The spectators cried aloud in terror as his front wheel rose on the wire mesh in front of them, raced along it for a yard or two, shaved a fence-post, and slipped back upon the track. The machine lurched sickeningly into the hollow of the banking in a last effort to recover its balance.
Teddy Rocco’s engine had stopped as he cleared the girl, and his toe was pressed hard into the fork of his front wheel. The braked tire screeched along the track, and when at last he struck the ground, his speed was not more than twenty miles an hour. To the crowd it seemed that he lay just where he had fallen, and they roared aloud in relief, and in admiration of what appeared to be purely consummate pluck and skill.

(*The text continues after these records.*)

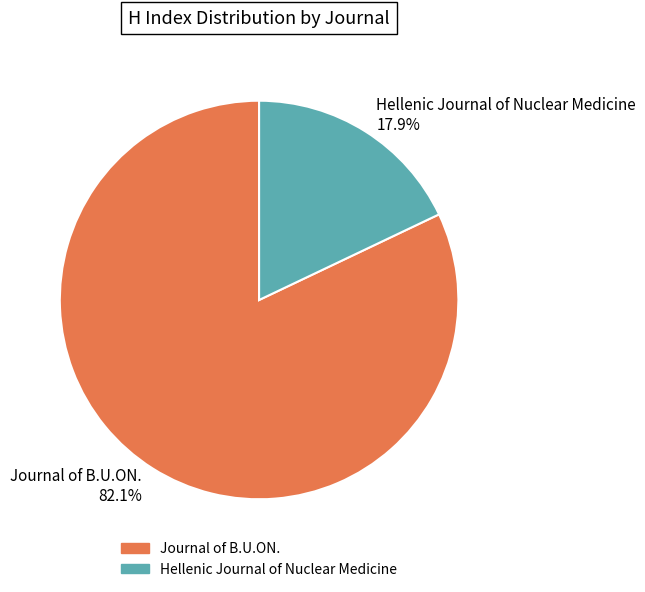

Approximately how many times larger is the value at Journal of B.U.ON. compared to Hellenic Journal of Nuclear Medicine?

4.6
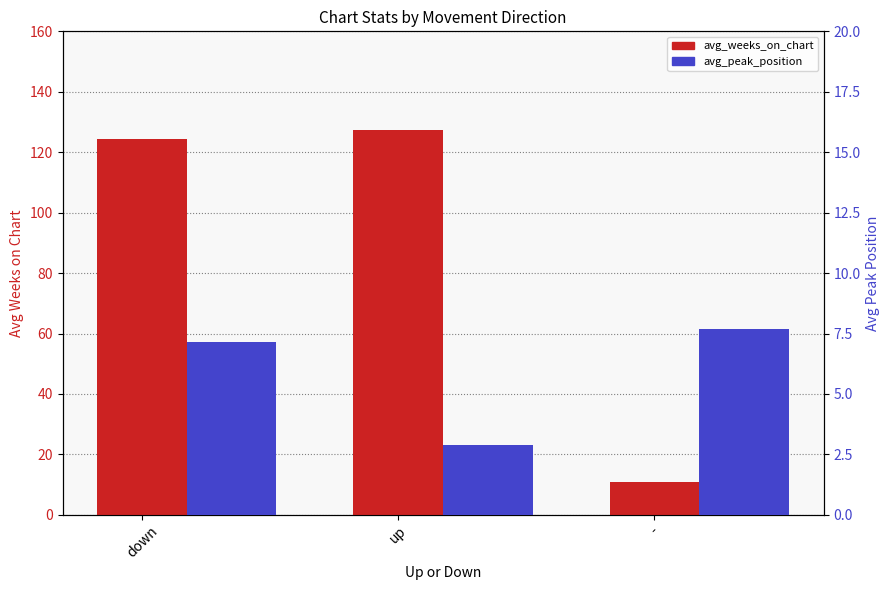

At how many categories does at least one series exceed 17?

2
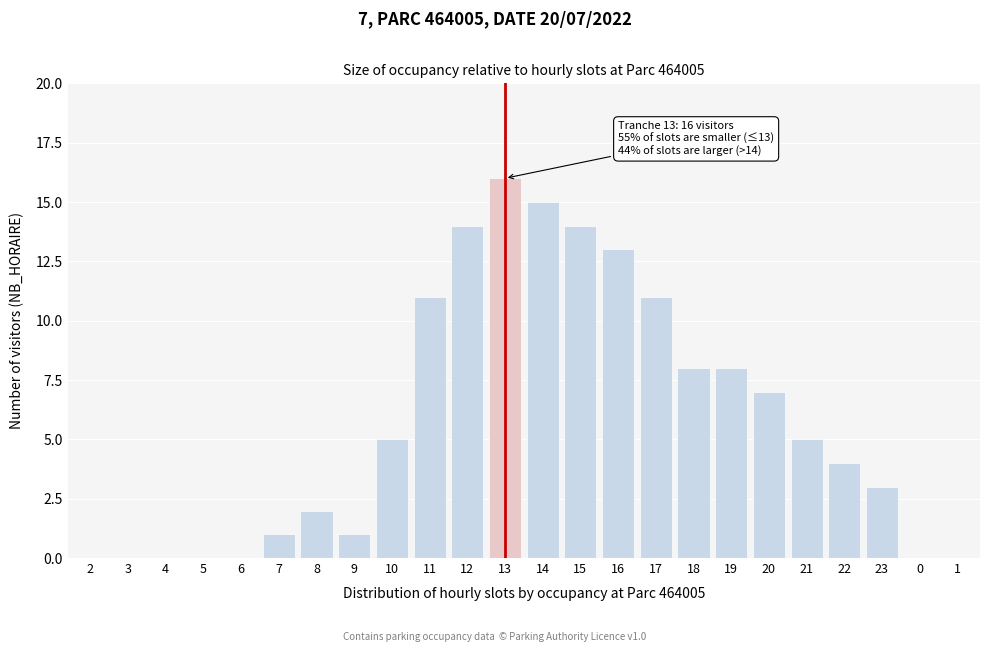

Reading left to right, what are all the values shown in this chart?

2=0	3=0	4=0	5=0	6=0	7=1	8=2	9=1	10=5	11=11	12=14	13=16	14=15	15=14	16=13	17=11	18=8	19=8	20=7	21=5	22=4	23=3	0=0	1=0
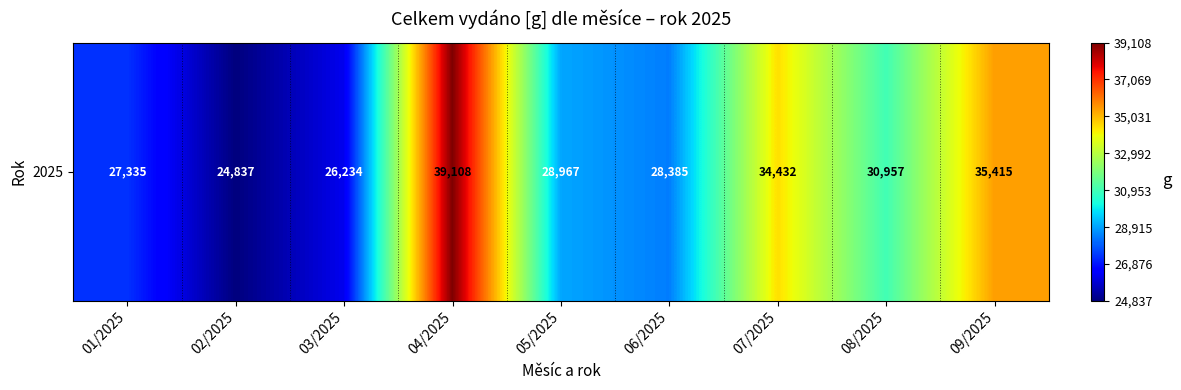

Where does the data first go above 28966?

04/2025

When Teddy recovered his senses, drank out of a flask that Ryan held to his lips, and stared about him, the first thing he saw was a tiny patch of red disappearing over the edge of the track in the arms of the attendants. Behind walked the faded woman he knew as “Aunty,” wringing her hands in utterly justified pessimism. At one entrance a knot of spectators filed sadly out, and among them a frightened woman wept without restraint.
Teddy went mad. He wanted to follow the little red patch wherever it might be bound. Restrained from this, he desired greatly the death of Santoni.
“I told him them things was dangerous,” he repeated, with the futile insistence of an intoxicated man.
When they laid hands on him again, he fainted, and it was then that they had the first opportunity to ascertain that his shoulder was dislocated. With the tenderness of a woman, Ryan picked him up and bore him away.
DURING the week before he was due to depart Teddy besieged the hospital in which lay Sadie’s tortured little form, and sent up flowers daily, until at last the nurse assured him that she had been able to see them, and even to hold some of them in her hand. At this he begged and stormed and wept until he was allowed to see her, despite the fact that, as they explained to him in vain, it was not visitors’ day.
But when he stood at her bedside, and she smiled wanly up at him out of her bandages, and even put forth a very white little hand for him to shake, a great peace came over him. There was still enough of her, after all, to be worth dressing.
“Tough luck, Teddy-Eddy!” she whispered in that deep, small voice of hers. “Just to think I might never hear the band play for the start again, or the engine rip when I turn on the juice—it gives me a lot to worry about. You ought to be glad I didn’t take you at your word that day in the garage when you wanted to lay Ryan out and asked me to marry you. Look at what a fix you’d be in now!”
“It wouldn’t have made any difference,” murmured Teddy. “I’d have wanted you just the same.”